6.      Di luar itu,  tawuran antarpelajar mudah terjadi karena di dalam kehidupan masyarakat dewasa ini, sudah muncul gejala anomali, permisiveness dan ketakpedulian. Kondisi demikian diperparah oleh tayangan media massa yang lebih mengutamakan keuntungan ekonomi daripada ikut mengupayakan terbentuknya karakter anak bangsa menyongsong masa depan.  Eksploitasi tayangan yang mensyahwati,  dan yang memberi ruang berlalulalangnya kekerasan, pada batas-batas tertentu akan dijadikan model bagi remaja yang sedang mencari jati diri.  Kemudian ketika begitu banyak remaja yang terjebak masuk ke pelukan narkoba, seks bebas, dan tindak kekerasan – banyak pihak dengan enteng berseloroh: mereka sebagai tebusan untuk perubahan zaman.

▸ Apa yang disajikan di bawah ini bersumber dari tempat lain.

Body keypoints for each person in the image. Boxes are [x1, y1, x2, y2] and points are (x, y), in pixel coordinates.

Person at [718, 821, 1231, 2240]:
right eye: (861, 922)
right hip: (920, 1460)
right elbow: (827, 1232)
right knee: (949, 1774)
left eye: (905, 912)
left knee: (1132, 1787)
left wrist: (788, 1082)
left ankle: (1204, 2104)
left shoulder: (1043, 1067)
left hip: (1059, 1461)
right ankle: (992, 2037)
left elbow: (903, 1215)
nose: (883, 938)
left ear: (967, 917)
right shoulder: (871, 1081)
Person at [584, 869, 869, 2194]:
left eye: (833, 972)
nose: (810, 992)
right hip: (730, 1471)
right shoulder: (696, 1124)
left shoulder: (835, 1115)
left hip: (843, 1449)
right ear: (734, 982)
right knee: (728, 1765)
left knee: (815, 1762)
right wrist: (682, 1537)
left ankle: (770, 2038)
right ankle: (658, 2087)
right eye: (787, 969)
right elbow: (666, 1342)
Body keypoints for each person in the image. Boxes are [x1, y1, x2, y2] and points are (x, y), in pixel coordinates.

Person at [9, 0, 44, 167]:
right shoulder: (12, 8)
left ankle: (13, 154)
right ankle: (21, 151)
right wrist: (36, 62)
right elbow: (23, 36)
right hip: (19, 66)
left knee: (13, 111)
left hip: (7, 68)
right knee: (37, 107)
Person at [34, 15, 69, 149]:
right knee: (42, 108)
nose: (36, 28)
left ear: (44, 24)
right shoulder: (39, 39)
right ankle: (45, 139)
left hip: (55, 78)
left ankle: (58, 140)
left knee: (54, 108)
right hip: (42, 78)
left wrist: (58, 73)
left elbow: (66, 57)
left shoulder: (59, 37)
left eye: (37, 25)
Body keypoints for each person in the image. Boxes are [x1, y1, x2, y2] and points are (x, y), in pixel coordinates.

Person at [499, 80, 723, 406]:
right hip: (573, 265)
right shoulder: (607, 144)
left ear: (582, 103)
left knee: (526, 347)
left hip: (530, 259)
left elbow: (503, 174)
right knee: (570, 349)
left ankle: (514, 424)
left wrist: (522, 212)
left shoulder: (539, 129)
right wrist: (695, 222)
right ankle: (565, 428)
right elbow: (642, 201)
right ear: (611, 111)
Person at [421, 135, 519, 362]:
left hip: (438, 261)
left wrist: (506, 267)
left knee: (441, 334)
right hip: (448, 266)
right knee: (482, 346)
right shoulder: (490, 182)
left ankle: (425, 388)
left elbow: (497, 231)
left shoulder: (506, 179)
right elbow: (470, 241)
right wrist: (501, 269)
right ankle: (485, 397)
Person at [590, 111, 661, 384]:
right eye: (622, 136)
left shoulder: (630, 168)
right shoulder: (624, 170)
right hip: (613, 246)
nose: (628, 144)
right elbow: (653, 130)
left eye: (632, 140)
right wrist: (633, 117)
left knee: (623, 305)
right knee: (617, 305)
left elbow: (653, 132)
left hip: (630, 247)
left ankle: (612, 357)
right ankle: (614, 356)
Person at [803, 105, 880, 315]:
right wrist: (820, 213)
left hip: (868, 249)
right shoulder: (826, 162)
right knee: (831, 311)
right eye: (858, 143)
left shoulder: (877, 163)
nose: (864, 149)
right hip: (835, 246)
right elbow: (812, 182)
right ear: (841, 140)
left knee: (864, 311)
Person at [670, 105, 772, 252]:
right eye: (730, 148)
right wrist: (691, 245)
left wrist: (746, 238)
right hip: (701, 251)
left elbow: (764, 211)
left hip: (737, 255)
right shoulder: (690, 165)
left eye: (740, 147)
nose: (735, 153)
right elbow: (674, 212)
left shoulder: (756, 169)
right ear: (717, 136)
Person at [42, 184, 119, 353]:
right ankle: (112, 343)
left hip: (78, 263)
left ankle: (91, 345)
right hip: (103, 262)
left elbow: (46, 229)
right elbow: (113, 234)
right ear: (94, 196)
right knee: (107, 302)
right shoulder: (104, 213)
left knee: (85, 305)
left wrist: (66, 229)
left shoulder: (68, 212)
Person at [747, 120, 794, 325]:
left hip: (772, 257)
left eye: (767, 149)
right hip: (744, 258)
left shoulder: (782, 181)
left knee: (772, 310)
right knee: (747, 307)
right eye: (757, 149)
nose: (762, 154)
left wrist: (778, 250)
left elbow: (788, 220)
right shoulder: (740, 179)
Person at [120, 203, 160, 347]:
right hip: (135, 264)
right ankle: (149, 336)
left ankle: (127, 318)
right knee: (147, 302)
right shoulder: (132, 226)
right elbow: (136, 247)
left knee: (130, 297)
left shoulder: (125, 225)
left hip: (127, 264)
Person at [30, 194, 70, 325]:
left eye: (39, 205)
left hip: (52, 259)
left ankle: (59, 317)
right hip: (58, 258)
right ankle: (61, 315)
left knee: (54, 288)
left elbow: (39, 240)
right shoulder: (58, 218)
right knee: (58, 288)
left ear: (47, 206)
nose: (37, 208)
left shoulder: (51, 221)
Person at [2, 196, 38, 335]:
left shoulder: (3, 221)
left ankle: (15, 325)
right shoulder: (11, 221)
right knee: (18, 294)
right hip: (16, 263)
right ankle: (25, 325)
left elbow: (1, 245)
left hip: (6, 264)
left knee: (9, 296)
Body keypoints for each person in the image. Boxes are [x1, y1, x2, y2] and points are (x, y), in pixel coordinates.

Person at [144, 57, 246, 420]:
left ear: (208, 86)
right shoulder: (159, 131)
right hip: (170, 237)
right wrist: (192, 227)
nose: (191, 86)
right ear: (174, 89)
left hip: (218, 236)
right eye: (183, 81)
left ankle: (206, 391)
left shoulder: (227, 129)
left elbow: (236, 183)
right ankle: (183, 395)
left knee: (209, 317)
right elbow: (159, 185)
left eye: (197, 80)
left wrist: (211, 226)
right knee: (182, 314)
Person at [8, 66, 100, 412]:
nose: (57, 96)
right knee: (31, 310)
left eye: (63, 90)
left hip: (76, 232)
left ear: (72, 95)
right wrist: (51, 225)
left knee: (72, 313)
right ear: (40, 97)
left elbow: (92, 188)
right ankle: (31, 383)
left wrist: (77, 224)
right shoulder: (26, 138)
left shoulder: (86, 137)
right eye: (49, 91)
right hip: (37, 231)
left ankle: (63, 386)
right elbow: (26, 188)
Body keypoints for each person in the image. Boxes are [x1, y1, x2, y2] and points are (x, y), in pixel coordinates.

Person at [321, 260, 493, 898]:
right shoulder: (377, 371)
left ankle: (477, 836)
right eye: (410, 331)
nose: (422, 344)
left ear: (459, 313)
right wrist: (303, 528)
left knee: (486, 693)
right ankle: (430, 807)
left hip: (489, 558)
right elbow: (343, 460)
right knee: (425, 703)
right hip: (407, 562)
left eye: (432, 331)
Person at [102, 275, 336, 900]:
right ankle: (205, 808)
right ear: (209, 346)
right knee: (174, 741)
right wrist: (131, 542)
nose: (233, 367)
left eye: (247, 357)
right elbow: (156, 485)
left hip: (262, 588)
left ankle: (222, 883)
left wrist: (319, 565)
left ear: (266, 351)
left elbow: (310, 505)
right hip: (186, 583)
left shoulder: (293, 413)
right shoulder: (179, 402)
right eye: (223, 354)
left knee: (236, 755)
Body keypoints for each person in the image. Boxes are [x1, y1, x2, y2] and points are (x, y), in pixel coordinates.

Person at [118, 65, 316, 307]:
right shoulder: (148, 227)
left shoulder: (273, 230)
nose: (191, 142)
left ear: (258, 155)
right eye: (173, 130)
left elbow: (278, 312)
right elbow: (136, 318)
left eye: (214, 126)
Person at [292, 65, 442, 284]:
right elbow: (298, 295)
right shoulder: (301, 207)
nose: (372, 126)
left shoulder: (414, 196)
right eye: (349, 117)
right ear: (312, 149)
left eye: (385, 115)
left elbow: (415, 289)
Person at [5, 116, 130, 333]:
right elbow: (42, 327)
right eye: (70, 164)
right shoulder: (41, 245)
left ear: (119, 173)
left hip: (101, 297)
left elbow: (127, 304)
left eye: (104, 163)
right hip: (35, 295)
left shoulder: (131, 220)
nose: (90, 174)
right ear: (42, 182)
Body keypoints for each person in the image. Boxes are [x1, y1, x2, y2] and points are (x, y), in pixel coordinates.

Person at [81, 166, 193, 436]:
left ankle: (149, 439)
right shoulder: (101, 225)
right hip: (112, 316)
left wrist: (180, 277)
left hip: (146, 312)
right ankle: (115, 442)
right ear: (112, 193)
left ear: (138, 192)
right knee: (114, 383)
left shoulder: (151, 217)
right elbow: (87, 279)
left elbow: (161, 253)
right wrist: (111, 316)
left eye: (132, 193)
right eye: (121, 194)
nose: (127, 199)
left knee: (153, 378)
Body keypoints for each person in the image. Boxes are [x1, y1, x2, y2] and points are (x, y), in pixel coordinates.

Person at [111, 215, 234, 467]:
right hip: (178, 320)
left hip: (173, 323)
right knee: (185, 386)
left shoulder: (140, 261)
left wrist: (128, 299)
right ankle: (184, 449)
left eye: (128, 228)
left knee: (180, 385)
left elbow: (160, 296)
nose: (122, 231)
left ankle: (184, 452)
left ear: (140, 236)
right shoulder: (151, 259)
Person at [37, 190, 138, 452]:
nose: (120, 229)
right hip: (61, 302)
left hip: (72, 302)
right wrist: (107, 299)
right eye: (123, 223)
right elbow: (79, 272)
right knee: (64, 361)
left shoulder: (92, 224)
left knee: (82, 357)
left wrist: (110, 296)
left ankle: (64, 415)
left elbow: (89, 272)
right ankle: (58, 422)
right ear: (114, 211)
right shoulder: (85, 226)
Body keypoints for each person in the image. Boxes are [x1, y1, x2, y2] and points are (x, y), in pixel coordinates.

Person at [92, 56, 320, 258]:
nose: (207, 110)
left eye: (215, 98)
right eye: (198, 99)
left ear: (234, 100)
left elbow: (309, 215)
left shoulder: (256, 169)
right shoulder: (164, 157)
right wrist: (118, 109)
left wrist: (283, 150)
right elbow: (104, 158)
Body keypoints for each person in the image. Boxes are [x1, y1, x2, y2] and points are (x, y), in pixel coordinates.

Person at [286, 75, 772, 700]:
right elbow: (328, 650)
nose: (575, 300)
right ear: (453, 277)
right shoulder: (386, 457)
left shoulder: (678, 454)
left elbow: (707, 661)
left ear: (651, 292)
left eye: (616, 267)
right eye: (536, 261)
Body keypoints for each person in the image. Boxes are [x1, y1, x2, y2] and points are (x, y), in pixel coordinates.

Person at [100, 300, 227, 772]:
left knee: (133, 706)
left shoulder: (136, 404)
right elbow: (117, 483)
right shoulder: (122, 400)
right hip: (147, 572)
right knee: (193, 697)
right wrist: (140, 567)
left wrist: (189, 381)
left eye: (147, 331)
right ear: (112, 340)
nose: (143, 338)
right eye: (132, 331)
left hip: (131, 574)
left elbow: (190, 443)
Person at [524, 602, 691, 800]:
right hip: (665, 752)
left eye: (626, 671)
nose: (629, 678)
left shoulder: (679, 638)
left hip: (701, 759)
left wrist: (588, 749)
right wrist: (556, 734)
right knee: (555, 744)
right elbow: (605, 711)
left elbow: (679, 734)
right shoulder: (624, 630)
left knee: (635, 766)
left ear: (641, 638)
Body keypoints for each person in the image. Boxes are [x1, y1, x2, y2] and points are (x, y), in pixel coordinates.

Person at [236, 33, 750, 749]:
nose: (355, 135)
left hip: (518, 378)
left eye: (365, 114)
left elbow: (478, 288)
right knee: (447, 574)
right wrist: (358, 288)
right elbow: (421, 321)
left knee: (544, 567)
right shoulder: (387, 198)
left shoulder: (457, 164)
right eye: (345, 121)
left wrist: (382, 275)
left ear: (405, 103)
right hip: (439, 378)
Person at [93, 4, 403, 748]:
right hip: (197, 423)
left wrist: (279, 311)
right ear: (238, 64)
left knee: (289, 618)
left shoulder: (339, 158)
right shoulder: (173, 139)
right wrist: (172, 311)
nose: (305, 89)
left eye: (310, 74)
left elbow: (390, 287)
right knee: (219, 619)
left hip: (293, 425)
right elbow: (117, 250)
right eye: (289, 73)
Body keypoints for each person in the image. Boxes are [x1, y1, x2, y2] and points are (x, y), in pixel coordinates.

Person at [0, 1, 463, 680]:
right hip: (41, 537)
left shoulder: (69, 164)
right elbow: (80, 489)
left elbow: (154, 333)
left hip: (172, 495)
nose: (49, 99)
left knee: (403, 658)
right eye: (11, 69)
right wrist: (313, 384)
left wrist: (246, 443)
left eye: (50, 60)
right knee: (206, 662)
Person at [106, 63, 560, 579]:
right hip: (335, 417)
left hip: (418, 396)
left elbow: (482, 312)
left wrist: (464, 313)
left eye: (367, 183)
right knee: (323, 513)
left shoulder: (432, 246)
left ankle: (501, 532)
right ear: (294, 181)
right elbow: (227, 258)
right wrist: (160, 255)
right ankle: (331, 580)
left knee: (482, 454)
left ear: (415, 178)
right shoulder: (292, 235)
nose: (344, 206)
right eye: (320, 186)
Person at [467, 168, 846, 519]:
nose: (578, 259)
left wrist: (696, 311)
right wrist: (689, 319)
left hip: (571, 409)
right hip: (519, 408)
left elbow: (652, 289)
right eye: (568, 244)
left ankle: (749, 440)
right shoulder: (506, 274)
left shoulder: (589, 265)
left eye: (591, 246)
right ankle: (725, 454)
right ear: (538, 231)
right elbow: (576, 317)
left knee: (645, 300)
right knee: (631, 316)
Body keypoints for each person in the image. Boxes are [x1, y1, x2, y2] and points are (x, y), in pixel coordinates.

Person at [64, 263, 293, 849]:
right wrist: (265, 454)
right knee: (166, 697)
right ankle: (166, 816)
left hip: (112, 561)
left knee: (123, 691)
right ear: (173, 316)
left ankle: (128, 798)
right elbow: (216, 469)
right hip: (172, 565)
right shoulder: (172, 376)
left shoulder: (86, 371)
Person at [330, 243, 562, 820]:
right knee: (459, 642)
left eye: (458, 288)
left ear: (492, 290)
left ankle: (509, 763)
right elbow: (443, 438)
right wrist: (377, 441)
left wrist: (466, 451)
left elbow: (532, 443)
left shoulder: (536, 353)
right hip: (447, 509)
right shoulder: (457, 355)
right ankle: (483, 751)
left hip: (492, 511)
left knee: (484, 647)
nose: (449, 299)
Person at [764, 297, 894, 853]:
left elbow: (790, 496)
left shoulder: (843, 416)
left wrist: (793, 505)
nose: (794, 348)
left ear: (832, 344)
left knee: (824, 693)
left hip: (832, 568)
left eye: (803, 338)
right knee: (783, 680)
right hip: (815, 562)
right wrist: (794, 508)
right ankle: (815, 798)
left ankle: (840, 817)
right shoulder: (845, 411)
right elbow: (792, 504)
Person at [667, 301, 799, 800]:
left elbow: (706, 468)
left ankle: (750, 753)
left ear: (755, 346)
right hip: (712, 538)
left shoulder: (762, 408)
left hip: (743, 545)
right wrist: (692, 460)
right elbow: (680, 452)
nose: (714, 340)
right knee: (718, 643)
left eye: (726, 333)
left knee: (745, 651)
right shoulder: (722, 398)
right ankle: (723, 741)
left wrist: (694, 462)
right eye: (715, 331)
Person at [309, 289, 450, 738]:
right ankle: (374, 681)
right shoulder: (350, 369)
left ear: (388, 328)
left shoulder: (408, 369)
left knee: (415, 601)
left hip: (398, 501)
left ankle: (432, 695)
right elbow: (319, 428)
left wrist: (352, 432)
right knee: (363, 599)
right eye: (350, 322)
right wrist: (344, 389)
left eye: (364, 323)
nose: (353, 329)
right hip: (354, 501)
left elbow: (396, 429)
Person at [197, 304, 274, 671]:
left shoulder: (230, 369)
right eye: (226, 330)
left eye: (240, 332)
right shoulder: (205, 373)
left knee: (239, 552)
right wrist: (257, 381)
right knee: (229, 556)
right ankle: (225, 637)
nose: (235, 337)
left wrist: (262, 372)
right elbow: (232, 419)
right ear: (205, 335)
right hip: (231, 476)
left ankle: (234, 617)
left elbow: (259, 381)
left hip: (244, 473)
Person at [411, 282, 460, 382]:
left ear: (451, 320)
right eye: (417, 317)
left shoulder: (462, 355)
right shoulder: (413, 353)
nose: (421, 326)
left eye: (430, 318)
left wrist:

7.       Bagaimana lalu jalan keluar untuk mengantarkan anak-anak kita mencapai kemuliaan? Anak remaja harus diuji dengan kerja keras tanpa harus dicukupi fasilitas. Jika tidak mengeluh dan bisa sukses,  perlu diuji dengan uang. Jika jujur dan dapat menggunakan secara tepat, maka ujilah dengan perempuan (sebagaimana dilukiskan Tuhan dengan Yusuf pada kehadiran Zulaiha). Jika tidak tergoda, maka ujilah dengan cara diterjunkan ke masyarakat. Jika bisa memimpin, maka dia adalah perwira. Untuk itu semua, agama harus menjadi nilai-nilai dasar keadaban itu sendiri. Agama diajarkan untuk mencapai sikap menerima dengan ketulusan: fa akhsin kama akhsanaLLahu ilaik. Wallahu aklam bishowab***



[1] Disampaikan pada seminar regional di Kudus, Sabtu,20 Oktober 2012.